TASK INSTRUCTIONS: According to the encoder troubleshooting text, what value does the reading flicker around when the encoder is unplugged?

------ TEXT SECTION

We are currently trying to get brand new encoders working before diving into the next build season, as we have never used absolutes before (but we have successfully used magnetic “hall effect” encoders).
We’re using the standard MA3 (am-2899) with the cables they came with, plugged into the RoboRIO Analog In ports. The issue is that simply calling getValue() on an instantiated encoder only returns a constant, arbitrary, high value, regardless of how it is turned. (On RoboRIO analog ports, the value is around 3575, and on MXP ports it is around 2700). This value constantly flickers by one, but not with any relation to actual movement.
When we unplug the encoder, the value begins to flicker around 205.
Calling getVoltage() has similar results, only the returned values are scaled down significantly.
After extensive troubleshooting (we have many additional encoders and cables to mess around with), it seems that the programming is the only possible source of the problem here. But the code is so simple that we cannot understand what would be going wrong.
All we do is call:
AnalogInput encoder = new AnalogInput(port);
in our variable definitions, then we call:
and print the result to the driver station.
If anybody might have some insight on what the problem could be, we’d greatly appreciate the wisdom.
Sounds like wiring to me. If I remember right, there is a 5, A, G on the top of the MA3 for 5V, signal, ground. The pins are not in the same order on the Roborio. They go signal, 5V, ground from inside to outside.
Yes, when we soldered the encoder wires to female PWM connectors, we actually did actually swap the orange and blue wires, as we noticed that the output pins on the encoder do not line up with those on the RoboRIO.
We have not yet tried measuring the voltage with a voltmeter, but doing that sounds like the best course of action from here. I will try it the next opportunity I get.

------------
------ GIVEN RECORDS

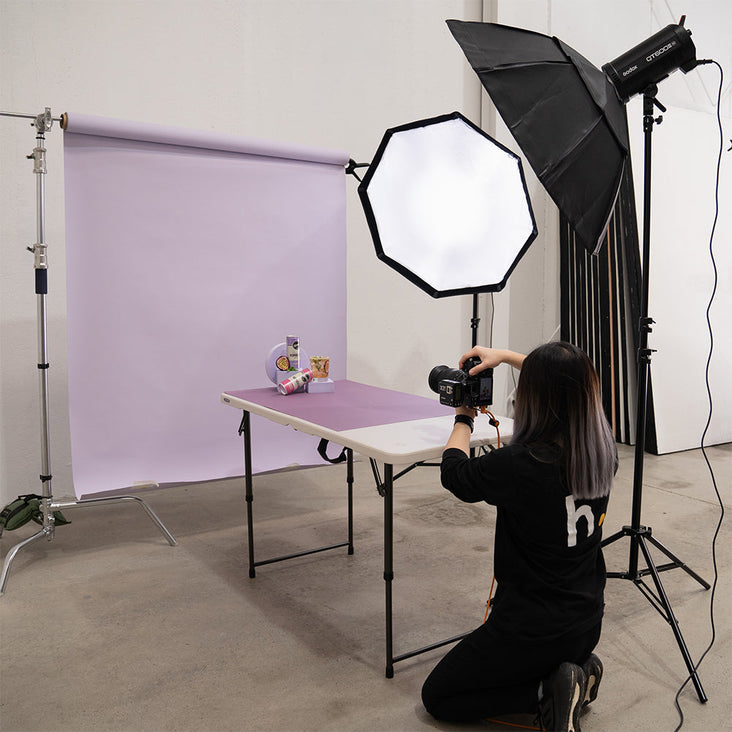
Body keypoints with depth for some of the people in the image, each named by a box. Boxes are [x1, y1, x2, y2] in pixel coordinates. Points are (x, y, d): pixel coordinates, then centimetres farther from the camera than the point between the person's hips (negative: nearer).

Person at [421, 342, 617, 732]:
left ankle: (546, 693, -3)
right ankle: (576, 670, 12)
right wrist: (507, 355, 15)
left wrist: (463, 419, 8)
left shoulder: (520, 465, -30)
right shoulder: (602, 449, -10)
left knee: (436, 697, 13)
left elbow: (454, 472, -8)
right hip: (587, 624, 7)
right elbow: (569, 387, 11)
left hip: (531, 630, -7)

------------

ANSWER TO THE PROBLEM: Around 205.